Chief Executive Officer Donnie Smith said Monday that bans imposed by some importing nations following the U.S. outbreak have meant extra domestic supplies of chicken-leg quarters.
That’s the dark meat that domestic consumers typically shun in favor of white meat. U.S. producers usually try to export the dark meat, though Smith said that in the last three years Tyson has reduced the production of leg quarters for export by 30 percent.
As a result, Springdale, Arkansas-based Tyson isn’t producing leg quarters it can’t sell and is working to use more dark meat in processed chicken dishes for both retail and food-service customers, Smith said said on a conference call with reporters.
The bird flu outbreak, which may be the worst in the U.S. since the 1920s, has mostly affected turkeys and egg-laying hens in the upper Midwest and so far hasn’t spread through the Southeast, the hub of the chicken industry. Still, chicken shipments to foreign buyers will drop to an eight-year low in 2015, according to government forecasts.
As new bird flu cases continue to be reported, the timeframe for the lifting of the import bans gets pushed out further, Smith said. Tyson forecasts more leg-quarter “pricing softness” in the second half of the financial year, he said.
The company posted second-quarter earnings of 75 cents a share, beating the 72-cent average of 11 analysts’ estimates compiled by Bloomberg, after its prepared-foods business benefited from last year’s acquisition of Hillshire Brands Co.

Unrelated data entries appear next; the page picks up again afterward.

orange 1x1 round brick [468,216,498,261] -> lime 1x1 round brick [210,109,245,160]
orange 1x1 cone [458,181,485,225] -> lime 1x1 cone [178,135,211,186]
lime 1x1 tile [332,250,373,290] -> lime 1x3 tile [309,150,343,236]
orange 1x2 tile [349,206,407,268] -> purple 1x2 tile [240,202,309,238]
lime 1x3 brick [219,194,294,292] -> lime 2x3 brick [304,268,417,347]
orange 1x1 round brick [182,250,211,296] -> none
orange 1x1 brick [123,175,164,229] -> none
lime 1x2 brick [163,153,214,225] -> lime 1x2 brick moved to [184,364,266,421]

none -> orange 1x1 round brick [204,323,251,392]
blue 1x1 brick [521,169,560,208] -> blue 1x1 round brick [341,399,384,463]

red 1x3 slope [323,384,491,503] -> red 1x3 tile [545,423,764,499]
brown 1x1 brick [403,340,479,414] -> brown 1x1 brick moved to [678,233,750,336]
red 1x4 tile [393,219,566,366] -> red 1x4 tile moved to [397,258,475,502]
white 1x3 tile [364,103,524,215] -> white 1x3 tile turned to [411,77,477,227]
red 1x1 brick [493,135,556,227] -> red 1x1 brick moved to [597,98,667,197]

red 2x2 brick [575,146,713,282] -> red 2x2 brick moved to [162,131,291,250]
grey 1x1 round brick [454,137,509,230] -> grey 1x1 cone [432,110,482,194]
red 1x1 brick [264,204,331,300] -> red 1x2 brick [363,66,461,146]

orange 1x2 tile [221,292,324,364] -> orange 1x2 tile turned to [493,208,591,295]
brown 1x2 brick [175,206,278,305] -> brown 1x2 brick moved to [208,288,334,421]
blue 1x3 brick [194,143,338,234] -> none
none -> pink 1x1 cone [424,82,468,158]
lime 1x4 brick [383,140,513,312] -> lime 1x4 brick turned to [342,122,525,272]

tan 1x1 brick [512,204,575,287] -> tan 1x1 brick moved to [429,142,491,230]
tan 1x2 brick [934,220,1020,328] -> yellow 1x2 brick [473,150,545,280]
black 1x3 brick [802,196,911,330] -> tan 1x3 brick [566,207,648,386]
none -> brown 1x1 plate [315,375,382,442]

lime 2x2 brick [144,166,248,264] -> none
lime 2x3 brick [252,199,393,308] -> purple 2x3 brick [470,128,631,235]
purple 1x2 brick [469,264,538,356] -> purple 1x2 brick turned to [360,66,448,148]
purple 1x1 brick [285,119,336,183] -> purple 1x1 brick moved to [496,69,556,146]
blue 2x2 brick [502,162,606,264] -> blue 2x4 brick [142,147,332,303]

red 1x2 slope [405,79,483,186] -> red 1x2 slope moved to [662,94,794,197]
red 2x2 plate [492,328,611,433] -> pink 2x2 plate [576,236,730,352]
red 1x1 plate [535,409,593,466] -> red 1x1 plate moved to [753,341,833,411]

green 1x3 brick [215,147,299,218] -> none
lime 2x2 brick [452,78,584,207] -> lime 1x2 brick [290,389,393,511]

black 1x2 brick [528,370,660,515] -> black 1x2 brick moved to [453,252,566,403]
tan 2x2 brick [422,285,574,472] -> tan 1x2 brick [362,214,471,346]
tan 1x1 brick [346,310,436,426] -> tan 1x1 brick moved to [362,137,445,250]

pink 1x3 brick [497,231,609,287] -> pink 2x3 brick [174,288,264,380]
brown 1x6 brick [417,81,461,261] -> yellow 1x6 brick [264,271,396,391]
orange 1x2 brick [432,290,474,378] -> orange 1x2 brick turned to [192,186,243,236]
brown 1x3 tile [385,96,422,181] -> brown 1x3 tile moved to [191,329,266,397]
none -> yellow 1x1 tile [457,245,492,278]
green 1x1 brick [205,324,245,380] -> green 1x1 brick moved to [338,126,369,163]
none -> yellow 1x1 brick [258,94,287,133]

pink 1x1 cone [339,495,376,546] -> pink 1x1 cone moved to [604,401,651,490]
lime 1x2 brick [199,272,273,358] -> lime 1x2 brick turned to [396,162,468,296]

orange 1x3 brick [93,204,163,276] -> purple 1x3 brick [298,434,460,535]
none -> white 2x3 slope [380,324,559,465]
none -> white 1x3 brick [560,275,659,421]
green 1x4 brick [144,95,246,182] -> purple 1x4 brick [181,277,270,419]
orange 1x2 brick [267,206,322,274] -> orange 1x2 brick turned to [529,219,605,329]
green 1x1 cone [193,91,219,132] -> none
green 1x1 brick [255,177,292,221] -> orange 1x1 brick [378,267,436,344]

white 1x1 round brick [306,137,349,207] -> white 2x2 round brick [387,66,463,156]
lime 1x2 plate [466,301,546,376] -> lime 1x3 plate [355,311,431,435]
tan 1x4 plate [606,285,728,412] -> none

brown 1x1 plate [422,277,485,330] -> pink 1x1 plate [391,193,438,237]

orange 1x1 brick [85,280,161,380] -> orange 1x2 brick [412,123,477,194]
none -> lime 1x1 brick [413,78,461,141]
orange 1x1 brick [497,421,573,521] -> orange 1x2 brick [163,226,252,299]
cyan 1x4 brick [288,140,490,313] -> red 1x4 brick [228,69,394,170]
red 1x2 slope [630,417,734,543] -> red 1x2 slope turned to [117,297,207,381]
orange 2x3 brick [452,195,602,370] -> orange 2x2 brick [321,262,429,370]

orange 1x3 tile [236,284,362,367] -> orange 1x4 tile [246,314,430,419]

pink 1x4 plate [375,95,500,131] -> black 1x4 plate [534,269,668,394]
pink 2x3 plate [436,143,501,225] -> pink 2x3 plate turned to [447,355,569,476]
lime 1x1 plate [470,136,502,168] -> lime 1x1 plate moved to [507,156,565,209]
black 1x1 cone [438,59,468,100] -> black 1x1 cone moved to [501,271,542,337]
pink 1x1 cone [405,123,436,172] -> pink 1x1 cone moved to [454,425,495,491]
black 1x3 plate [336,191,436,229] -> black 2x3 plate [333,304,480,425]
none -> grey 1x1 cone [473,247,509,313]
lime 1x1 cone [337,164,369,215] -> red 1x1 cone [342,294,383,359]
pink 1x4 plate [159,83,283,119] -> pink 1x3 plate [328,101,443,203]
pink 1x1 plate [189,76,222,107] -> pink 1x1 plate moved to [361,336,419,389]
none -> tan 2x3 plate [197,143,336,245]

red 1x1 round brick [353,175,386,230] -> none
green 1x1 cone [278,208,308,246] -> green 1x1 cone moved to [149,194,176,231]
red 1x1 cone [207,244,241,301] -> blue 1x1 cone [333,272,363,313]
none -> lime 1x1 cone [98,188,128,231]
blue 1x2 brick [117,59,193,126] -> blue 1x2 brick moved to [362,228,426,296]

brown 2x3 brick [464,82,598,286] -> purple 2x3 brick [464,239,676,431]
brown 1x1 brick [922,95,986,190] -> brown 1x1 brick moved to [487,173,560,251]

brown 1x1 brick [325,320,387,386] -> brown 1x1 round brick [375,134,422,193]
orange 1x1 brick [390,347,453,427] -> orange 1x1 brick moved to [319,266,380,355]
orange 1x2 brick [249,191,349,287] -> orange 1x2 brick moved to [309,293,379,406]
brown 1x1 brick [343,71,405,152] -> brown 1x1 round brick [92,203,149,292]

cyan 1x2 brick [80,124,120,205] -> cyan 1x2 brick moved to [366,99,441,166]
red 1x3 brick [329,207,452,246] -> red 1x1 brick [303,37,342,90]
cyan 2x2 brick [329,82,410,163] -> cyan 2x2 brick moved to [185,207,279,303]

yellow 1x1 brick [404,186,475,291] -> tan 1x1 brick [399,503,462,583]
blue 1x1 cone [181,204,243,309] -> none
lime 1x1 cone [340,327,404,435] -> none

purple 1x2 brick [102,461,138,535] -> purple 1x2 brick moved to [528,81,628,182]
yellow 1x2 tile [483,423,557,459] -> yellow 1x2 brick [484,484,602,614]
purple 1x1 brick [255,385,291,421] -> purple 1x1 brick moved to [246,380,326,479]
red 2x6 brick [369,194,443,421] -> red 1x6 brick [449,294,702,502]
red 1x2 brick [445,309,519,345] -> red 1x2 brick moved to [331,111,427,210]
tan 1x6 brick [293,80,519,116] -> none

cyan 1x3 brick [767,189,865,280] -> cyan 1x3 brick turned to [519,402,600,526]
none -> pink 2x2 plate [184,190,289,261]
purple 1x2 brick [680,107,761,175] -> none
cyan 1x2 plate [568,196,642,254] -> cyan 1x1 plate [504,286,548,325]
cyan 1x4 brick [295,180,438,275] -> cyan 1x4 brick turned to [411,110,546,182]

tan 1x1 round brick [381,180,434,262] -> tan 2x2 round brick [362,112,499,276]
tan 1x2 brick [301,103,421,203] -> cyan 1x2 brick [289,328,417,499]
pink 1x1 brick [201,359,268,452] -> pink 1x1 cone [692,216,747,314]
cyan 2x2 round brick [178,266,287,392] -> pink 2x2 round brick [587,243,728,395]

Tyson said it’s ahead of schedule in achieving a target of more than $225 million of cost savings from the deal during fiscal 2015 and raised the goal to more than $250 million.
The company also predicted domestic protein production -- including chicken, beef, pork and turkey -- will increase about 2 percent from fiscal 2014. Grain supplies are expected to rise, which should cut costs, it said.
The shares rose 1.5 percent to $41.09 at in New York.